MSCs also possess immunosuppressive and anti-inflammatory properties depending on their trophic functions, secreting a number of soluble mediators such as IL-10, TGF-β and indoleamine 2,3-dioxygenase (IDO) [100,101]. Injection of MSCs prevented the irreversible damage of bone and cartilage in type II collagen-induced arthritis (CIA) based on their immuno-modulatory function and ability to induce regulatory T cells [102]. In humans, the use of MSCs has been reported to be safe and efficacious in a variety of autoimmune diseases such as GvHD [103], multiple sclerosis [104], and systemic erythematosus [105]. Therefore, intra-articular injection of MSCs is expected to be beneficial for immune regulation and cartilage regeneration. However, relatively large numbers of cells are required to express the anti-inflammatory effect in vivo and their retentivity and undifferentiated status, after intra-articular injection, is poorly known.
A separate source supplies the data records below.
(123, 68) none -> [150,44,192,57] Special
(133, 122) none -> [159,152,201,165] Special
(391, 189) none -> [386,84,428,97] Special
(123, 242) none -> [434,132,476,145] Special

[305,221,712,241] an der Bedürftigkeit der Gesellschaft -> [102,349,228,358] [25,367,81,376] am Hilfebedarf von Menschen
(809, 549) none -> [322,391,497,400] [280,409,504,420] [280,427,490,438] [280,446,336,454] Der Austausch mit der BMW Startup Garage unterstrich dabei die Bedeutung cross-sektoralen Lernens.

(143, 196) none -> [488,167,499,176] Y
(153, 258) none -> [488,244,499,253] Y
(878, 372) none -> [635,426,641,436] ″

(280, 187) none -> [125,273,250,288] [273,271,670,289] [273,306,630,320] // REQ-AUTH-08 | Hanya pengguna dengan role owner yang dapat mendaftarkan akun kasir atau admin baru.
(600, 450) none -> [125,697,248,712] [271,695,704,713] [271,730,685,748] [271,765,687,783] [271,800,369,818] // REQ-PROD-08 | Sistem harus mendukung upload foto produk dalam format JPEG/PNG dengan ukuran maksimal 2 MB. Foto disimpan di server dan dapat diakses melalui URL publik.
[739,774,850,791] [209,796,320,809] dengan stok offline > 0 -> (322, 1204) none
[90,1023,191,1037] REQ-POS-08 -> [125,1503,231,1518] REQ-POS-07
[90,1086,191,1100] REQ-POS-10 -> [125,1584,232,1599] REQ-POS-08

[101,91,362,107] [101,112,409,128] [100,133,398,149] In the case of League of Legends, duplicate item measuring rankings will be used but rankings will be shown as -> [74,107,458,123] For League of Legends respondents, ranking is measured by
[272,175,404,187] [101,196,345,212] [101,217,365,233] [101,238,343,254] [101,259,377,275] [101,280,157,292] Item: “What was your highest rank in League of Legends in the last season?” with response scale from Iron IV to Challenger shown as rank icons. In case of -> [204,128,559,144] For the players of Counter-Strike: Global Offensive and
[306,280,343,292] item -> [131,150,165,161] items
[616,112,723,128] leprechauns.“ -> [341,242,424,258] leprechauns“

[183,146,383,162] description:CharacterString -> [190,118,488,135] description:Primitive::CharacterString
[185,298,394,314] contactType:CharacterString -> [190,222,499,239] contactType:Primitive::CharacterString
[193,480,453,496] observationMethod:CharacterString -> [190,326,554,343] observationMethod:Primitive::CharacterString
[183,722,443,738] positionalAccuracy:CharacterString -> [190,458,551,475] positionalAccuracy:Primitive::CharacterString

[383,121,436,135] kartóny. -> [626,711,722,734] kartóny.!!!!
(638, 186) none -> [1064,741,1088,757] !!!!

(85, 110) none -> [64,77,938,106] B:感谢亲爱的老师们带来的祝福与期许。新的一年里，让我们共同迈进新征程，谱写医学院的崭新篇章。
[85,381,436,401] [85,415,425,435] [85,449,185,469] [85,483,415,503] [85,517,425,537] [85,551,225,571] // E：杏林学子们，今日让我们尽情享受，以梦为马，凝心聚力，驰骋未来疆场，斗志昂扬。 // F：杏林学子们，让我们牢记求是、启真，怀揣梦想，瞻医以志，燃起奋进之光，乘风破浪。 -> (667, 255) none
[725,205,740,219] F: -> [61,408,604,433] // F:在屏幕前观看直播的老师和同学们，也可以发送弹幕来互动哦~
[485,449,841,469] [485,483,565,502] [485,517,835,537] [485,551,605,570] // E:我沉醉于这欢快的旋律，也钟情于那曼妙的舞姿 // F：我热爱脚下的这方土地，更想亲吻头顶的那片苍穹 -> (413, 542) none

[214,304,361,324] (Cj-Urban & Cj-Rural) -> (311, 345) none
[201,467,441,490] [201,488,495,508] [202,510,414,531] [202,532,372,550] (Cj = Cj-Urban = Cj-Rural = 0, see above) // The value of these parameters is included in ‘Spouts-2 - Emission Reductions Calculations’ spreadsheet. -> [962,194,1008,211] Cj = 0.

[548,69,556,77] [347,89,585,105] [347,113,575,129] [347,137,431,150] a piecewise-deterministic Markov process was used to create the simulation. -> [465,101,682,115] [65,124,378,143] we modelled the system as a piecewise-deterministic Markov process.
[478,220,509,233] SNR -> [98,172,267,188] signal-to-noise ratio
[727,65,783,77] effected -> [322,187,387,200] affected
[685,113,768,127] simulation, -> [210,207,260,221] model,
In several clinical trials, MSCs injected into the joints by the least-invasive intra-articular method, were expected to differentiate into chondrocytes locally in the joint. Whether or not the intra-articular environment of the joints is suitable for chondrogenic differentiation of MSCs is a major concern. As mentioned earlier, cartilage regenerative therapy is likely to be indicated when the affected joints in patients with OA and RA present with inflammatory reactions. However, the inflammatory milieu, including proinflammatory cytokines, strongly inhibits MSC differentiation into chondrocytes. On the other hand, we had previously demonstrated the influence of inflammation (proinflammatory cytokines) on MSC differentiation into osteoblasts, resulting in the formation of calcifications [106,107]. These findings indicate the risk of developing osteophytes and ectopic calcifications when MSCs are injected into the joint in an inflammatory milieu. Therefore, sufficient suppression of articular inflammation prior to the operation is important for efficient cartilage regeneration while using MSCs in cartilage regenerative therapy. This can be achieved by a combination of an existing anti-inflammatory agent or a biologic targeting proinflammatory cytokine and a chondro-enhancing agent (Figure 2). Further evidence and studies are warranted for the improvement and maintenance of intra-articular environment suitable for cartilage regeneration.

Figure 2

Strategies for efficient cartilage repair therapy by intra-articular injection of mesenchymal stem cells (MSCs). The inflammatory environment is present in the joints affected by rheumatoid arthritis (RA) or osteoarthritis (OA). Chondrogenic differentiation of intra-articular injected MSCs is inefficient under inflammatory conditions. Therefore, preoperative treatment with anti-inflammatory drugs and/or chondrogenic agents should be important for efficient cartilage repair therapy.

6. Conclusions

The inflammatory milieu is known to cause cartilage destruction by causing disturbances in the anabolic/catabolic balance of the cartilage matrix. The inflammatory milieu has also been understood to exert a suppressive action during the process of differentiation from progenitor MSCs to chondrocytes. Therefore, sufficient suppression of articular inflammation prior to the operation may be important for efficient regeneration of the cartilage in regenerative therapies using MSCs. While continuous studies to develop more efficient techniques for chondrogenic differentiation using MSC-based cell therapies are important, it will also be necessary to establish a protocol including the use of existing agents and development of novel agents for the improvement and maintenance of the intra-articular environment, where MSCs are transferred, to be suitable for cartilage regeneration.